* _Directive_
Lines with "used": pull these out of the listing below.

* _Records for this exercise_
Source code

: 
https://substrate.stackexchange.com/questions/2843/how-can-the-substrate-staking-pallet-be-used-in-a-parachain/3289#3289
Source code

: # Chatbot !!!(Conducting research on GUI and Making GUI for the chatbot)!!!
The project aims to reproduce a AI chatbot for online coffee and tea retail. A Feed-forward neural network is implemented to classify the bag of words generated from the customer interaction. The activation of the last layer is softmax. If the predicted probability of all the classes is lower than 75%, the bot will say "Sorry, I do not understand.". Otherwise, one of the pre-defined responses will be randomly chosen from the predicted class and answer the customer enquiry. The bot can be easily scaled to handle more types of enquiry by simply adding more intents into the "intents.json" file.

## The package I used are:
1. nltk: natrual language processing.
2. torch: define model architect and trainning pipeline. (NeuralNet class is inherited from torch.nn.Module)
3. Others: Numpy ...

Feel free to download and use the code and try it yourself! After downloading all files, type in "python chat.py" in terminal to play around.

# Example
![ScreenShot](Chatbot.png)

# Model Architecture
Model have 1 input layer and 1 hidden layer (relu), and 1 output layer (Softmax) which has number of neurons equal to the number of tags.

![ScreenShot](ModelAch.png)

* _Written reply_
https://substrate.stackexchange.com/questions/2843/how-can-the-substrate-staking-pallet-be-used-in-a-parachain/3289#3289
## The package I used are:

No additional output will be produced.